→ EXCERPT TO READ:
January's Secret Subject Swap - the Dream

Welcome to January’s Secret Subject Swap. Again 12 brave bloggers picked a secret subject for someone else and were assigned a secret subject to interpret in their own style. Today we are all simultaneously divulging our topics and submitting our posts.

Here are links to all the sites now featuring Secret Subject Swap posts.  
Sit back, grab a cup and check them all out:

Careful, though!
Baking In A Tornado 
                              
                    
                                    
My subject is 

What was your most recent dream?
(Either a literal night time dream or a more abstract wish)




It was submitted by Juicebox Confessions - thank you!


I'll have to cheat a tiny little bit about the "recent". I suffer from insomnia, and I usually don't happen to sleep deep and long enough to dream. And if I do, I can't remember. However I do have a dream that has stuck with me for - let me count - 14 years. Here goes:

I walk in a forest. It is a gorgeous spring day. Blue skies, birds are chirping, the water in the creek is gurgling gently, squirrels are running around, everything is really nice and peaceful, you get the picture. 


I am alone, but along the way I keep meeting other hikers, and we exchange a couple of words. Some mention that it is not recommended to cross the bridge to the other side to the river.


Of course the next thing I do is crossing the bridge. On the other side everything is totally different. Cold temperatures, no more greens - only fallen and petrified trees. And rocks. Everything is grey. Wasteland, sort of.


The cheerful creek is now a torrential river, and the whole atmosphere is really distressing. But I am too stubborn to turn around and go back to the other side. I don't know where I am going, but I am going. 


As if my heart wasn't pounding enough before - all of a sudden a grey wolf stands directly in front of me. I almost faint. I never had a dog, and I can relate to cats better. What am I gonna do about the wolf? Surely he can smell that I am afraid. Is he going to attack and maul me?


The wolf approaches me. I can't move. Then he nudges me and walks away. I stand still, transfixed. He comes back and nudges me again. Makes some growling sounds. How scary!! After a while I get the feeling he is not going to hurt me, so I hesitatingly follow him.

→ INFORMATION PROVIDED:
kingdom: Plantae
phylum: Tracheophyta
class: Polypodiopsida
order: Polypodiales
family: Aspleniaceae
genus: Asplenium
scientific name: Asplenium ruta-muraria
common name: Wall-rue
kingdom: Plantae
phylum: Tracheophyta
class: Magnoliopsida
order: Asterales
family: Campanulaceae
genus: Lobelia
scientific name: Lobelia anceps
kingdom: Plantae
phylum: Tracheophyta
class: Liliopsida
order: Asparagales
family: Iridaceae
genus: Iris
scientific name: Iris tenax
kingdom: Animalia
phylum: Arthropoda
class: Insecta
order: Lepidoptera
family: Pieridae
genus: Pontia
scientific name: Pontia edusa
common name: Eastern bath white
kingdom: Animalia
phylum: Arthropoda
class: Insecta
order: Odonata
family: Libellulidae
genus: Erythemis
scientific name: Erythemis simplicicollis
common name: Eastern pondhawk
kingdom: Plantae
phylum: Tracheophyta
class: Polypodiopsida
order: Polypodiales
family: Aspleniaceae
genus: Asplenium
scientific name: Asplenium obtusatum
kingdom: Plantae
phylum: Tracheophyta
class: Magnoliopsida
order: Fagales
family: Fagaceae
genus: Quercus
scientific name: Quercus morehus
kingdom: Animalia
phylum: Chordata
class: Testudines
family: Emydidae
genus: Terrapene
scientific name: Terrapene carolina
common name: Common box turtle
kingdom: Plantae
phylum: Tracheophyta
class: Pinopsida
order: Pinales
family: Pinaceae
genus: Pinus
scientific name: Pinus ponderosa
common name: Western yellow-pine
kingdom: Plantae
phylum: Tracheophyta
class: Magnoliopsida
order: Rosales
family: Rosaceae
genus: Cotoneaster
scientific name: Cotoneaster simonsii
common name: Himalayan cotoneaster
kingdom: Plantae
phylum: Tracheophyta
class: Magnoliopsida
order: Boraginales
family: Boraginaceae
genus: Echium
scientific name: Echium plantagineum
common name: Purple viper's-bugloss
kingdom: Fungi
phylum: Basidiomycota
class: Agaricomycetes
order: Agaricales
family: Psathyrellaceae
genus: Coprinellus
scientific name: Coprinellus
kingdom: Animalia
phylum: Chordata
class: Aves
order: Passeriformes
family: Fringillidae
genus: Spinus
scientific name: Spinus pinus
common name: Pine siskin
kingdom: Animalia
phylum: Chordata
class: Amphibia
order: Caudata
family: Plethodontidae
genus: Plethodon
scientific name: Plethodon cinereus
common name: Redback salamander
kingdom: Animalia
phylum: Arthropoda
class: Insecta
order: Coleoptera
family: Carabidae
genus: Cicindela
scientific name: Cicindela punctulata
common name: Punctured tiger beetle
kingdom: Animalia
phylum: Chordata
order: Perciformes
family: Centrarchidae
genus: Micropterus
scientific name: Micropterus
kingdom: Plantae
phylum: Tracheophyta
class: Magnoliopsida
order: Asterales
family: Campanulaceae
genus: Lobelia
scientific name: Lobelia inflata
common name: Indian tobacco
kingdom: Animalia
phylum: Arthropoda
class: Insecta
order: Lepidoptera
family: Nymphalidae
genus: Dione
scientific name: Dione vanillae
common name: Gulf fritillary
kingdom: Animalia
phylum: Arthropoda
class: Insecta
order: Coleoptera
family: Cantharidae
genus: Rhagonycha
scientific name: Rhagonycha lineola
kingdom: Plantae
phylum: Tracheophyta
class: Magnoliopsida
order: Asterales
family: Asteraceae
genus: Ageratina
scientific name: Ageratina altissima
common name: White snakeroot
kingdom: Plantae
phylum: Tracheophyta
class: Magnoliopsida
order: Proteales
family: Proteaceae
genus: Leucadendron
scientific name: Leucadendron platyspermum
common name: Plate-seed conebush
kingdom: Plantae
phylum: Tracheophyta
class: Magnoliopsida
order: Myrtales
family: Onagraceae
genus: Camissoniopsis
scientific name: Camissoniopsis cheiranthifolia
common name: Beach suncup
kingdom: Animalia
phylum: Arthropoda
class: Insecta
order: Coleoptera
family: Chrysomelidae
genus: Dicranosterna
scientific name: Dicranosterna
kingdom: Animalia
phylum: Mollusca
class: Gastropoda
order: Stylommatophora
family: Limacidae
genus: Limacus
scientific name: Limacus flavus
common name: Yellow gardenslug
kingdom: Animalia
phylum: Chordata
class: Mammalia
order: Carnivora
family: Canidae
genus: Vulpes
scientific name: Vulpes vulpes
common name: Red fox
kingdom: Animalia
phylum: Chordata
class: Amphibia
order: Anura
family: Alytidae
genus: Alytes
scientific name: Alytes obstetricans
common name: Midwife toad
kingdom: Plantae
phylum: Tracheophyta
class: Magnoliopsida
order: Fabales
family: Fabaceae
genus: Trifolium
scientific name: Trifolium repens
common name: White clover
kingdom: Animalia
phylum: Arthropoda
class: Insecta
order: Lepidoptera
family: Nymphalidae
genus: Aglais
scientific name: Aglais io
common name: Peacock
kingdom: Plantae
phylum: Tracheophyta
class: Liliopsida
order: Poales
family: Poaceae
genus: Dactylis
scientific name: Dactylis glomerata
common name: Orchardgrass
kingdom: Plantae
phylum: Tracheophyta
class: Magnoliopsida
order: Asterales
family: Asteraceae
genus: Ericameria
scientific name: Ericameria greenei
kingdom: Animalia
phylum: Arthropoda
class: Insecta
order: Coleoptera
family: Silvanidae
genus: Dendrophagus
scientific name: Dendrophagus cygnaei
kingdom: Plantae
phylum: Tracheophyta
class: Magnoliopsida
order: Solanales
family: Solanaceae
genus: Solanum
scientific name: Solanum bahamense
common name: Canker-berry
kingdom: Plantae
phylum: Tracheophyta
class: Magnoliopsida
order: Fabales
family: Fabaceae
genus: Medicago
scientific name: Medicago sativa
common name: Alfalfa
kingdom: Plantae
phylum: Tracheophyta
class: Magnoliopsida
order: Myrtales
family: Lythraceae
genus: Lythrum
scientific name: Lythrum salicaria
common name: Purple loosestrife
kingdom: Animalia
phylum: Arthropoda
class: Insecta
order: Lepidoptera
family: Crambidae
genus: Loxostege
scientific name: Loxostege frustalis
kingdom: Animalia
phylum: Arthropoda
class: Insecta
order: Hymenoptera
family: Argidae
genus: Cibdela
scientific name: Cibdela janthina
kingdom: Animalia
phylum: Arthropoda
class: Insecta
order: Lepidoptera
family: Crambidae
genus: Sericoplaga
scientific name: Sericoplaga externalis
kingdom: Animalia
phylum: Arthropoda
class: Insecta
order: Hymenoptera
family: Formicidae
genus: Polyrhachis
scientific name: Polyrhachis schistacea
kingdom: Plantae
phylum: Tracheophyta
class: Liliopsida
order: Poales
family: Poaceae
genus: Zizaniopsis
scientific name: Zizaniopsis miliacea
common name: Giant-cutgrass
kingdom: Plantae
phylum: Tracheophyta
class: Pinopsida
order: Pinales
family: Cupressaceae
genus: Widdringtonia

→ REQUIREMENTS:
1) Answer these questions about the Secret Subject Swap dream post, each on its own line.
(a) Who submitted the subject the post responds to?
(b) For how many years has the dream stayed with the writer?
(c) What animal suddenly stands in front of the writer on the far side of the bridge?
2) Transcribe the part of the Secret Subject Swap dream post that starts at "Careful, though!" and ends at "Confessions - thank you!".
3) Go on with the Secret Subject Swap dream post, picking up after its final sentence.

→ EXERCISE ANSWERS:
1)
(a) Juicebox Confessions
(b) 14 years
(c) A grey wolf

2)
Careful, though!
Baking In A Tornado 
                              
                    
                                    
My subject is 

What was your most recent dream?
(Either a literal night time dream or a more abstract wish)




It was submitted by Juicebox Confessions - thank you!

3)
There is no more path. Just rocks. And the water race. I realize I am so lost, and I have no other chance than to follow the wolf and hope for the best. When I stand still for a minute he gets back and circles me. Then we proceed.

After a while the environment gets friendlier. We are back on a trail, there are some trees, the river has calmed down, and it's getting warmer again. From the distance I can see a log cabin. Some people are there. 


Upon getting closer I realize they are not just any people - they're old friends from school whom I haven't seen in years, but who are still familiar. The wolf has taken me home! I turn around and want to thank him. But he is gone.


This was my unforgettable dream. I remember waking up being very confused. It all seemed so real, and I was trying to figure out the message: 

  • Don't cross the bridge when they tell you not to - obviously! 
  • Don't go on a hike alone and without a map?
  • Wherever you go - you'll end up back home?
  • But what about the scary, yet friendly wolf?
After a couple of days I was still bothered by the dream. I had the perfect life, everything was going fine, why was I feeling so confused? 

I went online and tried to "translate" the components of my dream. Riverwolf, forest. Aha, I was in a transitional phase in my life. Really? Why? I felt even more cumbered and arranged a meeting - a seance - with a dream interpreter. I have never in my life before and after reached out to someone like this, but I felt I had to do it this time.


My first impression of the guy's place met the cliche I had in mind. Dream catchers, candles, crystals all the way. But he was nice, listened attentively, asked questions, and it didn't take long and I started to cry.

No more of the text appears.